Source extract.
^^^^^^^^^^^^^^^^

In a follow-up study, Su & Chan (2017) examined hearing loss data for 1165 participants from the 2009-2010 National Health and Nutrition Examination Survey to see whether this trend has continued. They estimate the prevalence (after adjusting for a non-simple random sample and weighting the data to be representative of the population) of some hearing loss to be 0.152. If we treat this as a sample proportion, is this significantly different from the 2005-6 data?

Checkpoint 10.1.32.

Analyze whether the 2009-2010 data is significantly different from the 2005-6 data.

Subsection 10.1.2 Practice Problem 3.1B

In Practice Problem 1.1BΒ 2.1.2, you considered data on the first 3 months of the Premier soccer league in 2019 (pre-Covid) and in 2020 (during Covid, when no fans were allowed). Consider these observations as random samples from independent processes. In 2019, the home team won 54 of the first 88 games and in 2020, the home team won 40 of 87 matches.

Checkpoint 10.1.33. Two-Way Table.

Create the two-way table for comparing these samples to each other. Calculate and interpret the difference in conditional proportions.

^^^^^^^^^^^^^^^^

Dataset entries
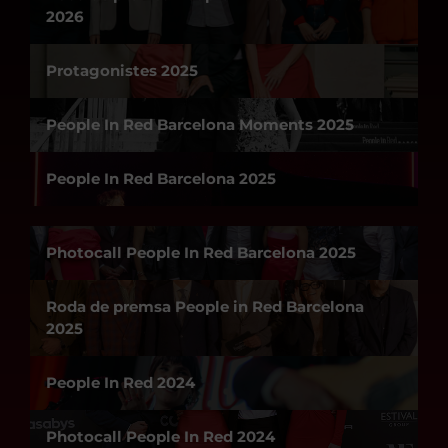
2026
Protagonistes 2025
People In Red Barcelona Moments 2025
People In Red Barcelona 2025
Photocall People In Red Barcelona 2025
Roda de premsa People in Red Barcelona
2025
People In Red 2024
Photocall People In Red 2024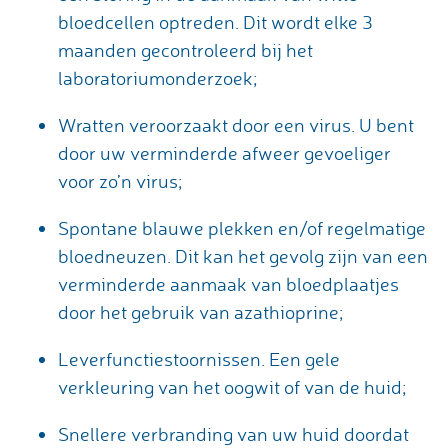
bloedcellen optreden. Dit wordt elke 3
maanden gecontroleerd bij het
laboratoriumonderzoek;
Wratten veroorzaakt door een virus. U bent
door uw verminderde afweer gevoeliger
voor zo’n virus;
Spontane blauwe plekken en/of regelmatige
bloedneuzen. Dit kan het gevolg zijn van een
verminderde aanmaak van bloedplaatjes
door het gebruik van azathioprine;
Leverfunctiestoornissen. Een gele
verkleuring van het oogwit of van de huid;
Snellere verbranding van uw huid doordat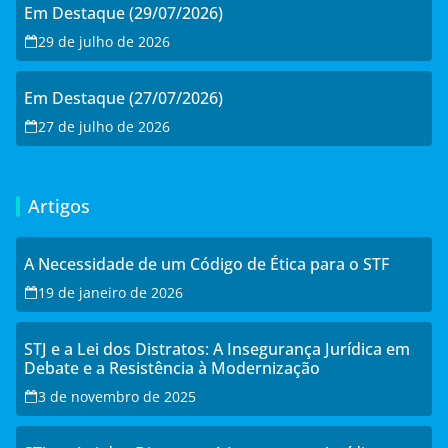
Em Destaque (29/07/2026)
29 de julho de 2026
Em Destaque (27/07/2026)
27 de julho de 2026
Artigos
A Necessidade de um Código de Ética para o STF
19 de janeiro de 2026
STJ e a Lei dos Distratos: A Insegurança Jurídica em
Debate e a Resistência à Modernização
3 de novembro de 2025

^^^^^^^^^^^^^^^^

Work task 1. In the statistics exercise text, how many of the first 88 games did the home team win in 2019?
Work task 2. Reproduce word for word the part of the statistics exercise text that opens with the words containing "Checkpoint 10.1.32." and closes with "10.1.33. Two-Way Table.".
Work task 3. Carry the statistics exercise text on hearing loss and home-team wins forward from its last sentence.
These rows have no connection to the statistics exercise text.

Output 1. 54

Output 2.
Checkpoint 10.1.32.

Analyze whether the 2009-2010 data is significantly different from the 2005-6 data.

Subsection 10.1.2 Practice Problem 3.1B

In Practice Problem 1.1BΒ 2.1.2, you considered data on the first 3 months of the Premier soccer league in 2019 (pre-Covid) and in 2020 (during Covid, when no fans were allowed). Consider these observations as random samples from independent processes. In 2019, the home team won 54 of the first 88 games and in 2020, the home team won 40 of 87 matches.

Checkpoint 10.1.33. Two-Way Table.

Output 3.
Checkpoint 10.1.34. Hypotheses.

Specify appropriate null and alternative hypothesis, being clear how these hypotheses change from Chapter 1. Are you using a one-sided or two-sided alternative?

Checkpoint 10.1.35. Simulation.

Checkpoint 10.1.36. Technical Conditions.

Are the technical conditions met to calculate the two-sample \(z\)-interval for these data? Explain.

Checkpoint 10.1.37. Confidence Interval.

Calculate and interpret a 95% confidence interval from these data.
Note: Data are "stacked" if each column represents a different variable (e.g., year surveyed and hearing condition) and they are "unstacked" if each column represents a different group (e.g., 1998 and 2002).

Technology Detour – Two-sample z-procedures.

Checkpoint 10.1.38. Theory-Based Inference Applet.

  • Select Two proportions
  • Check the box to paste in 2 columns of data (stacked or unstacked) and press Use data or specify the sample sizes and either the sample counts or the sample proportions and press Calculate.
  • For the test, check the box for Test of Significance Keep the hypothesized difference at zero and set the direction of the alternative, press Calculate.
  • For the confidence interval, check the box, specify the confidence level and press Calculate CI

Checkpoint 10.1.39. R.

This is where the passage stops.